Taking the three currencies first, the delays are undoubtedly due to technical innovations and banknote designs being pushed to or beyond their limits. The speed with which new designs and features are introduced, compared with even ten years ago, may be justified as a necessary response to the ingenuity of counterfeiters and the need to engage the public. But is the industry becoming too ambitious in hoping to achieve major innovations in too short a time-frame, or are the innovations simply impractical for high volume production?
Regarding the issue of commercial integrity, the investigations into Securency and De La Rue are still in progress, and so any comments at this stage are pure speculation. But they nevertheless raise important questions.
Could it be the case, for example, that the drive to demonstrate commercial success to investors is resulting in short-cuts being taken, whether in quality control procedures or in the routes to market?

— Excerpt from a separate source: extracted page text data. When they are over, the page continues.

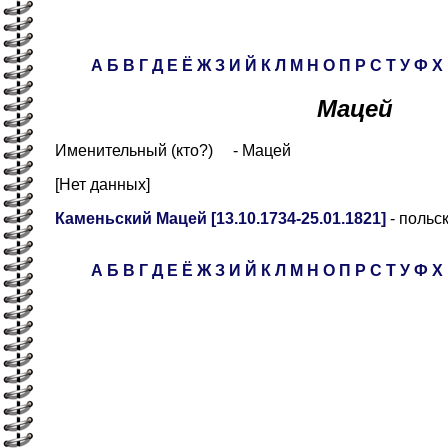
А
Б
В
Г
Д
Е
Ё
Ж
З
И
Й
К
Л
М
Н
О
П
Р
С
Т
У
Ф
Х
Мацей
Именительный (кто?) - Мацей
[Нет данных]
Каменьский Мацей [13.10.1734-25.01.1821]
- польс
А
Б
В
Г
Д
Е
Ё
Ж
З
И
Й
К
Л
М
Н
О
П
Р
С
Т
У
Ф
Х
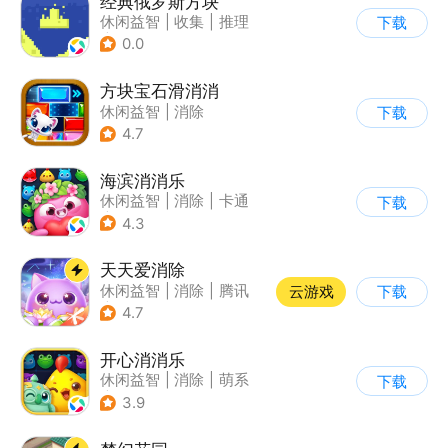
经典俄罗斯方块
休闲益智
|
收集
|
推理
下载
|
古风
0.0
方块宝石滑消消
休闲益智
|
消除
下载
4.7
海滨消消乐
休闲益智
|
消除
|
卡通
下载
|
乐元素
4.3
天天爱消除
休闲益智
|
消除
|
腾讯
云游戏
下载
|
单机
4.7
开心消消乐
休闲益智
|
消除
|
萌系
下载
|
乐元素
3.9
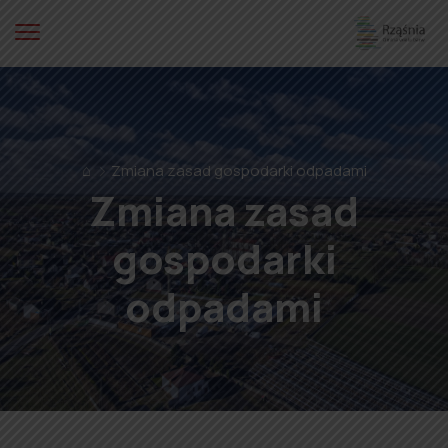
⌂
Zmiana zasad gospodarki odpadami
Zmiana zasad
gospodarki
odpadami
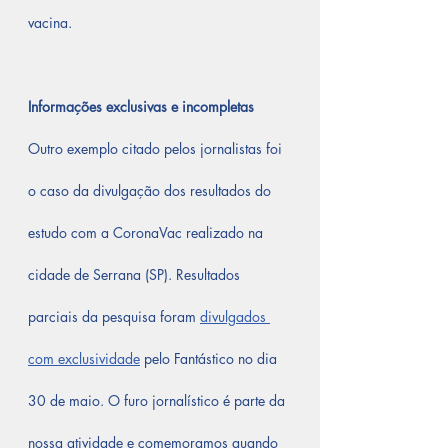
vacina.
Informações exclusivas e incompletas
Outro exemplo citado pelos jornalistas foi 
o caso da divulgação dos resultados do 
estudo com a CoronaVac realizado na 
cidade de Serrana (SP). Resultados 
parciais da pesquisa foram 
divulgados 
com exclusividade
 pelo Fantástico no dia 
30 de maio. O furo jornalístico é parte da 
nossa atividade e comemoramos quando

Could it also be, regarding quality, that the demands by customers for higher specification products and shorter lead-times are becoming increasingly unrealistic and unachievable? And if so, shouldn’t the blame fall on the suppliers who fail (separately or jointly) to negotiate realistic and achievable standards.
In all cases, there is no substitute for proper R&D, testing and meaningful specifications – even if this impacts on the speed with which new designs can be introduced or products supplied. For the commercial sector, meanwhile, traditional routes to market such as the use of middle-men need to be questioned and strict standards set and maintained.
The integrity of the banknote industry is at stake; if central banks and the wider public lose confidence in their banknotes and suppliers, cashless payments will undoubtedly gain further momentum.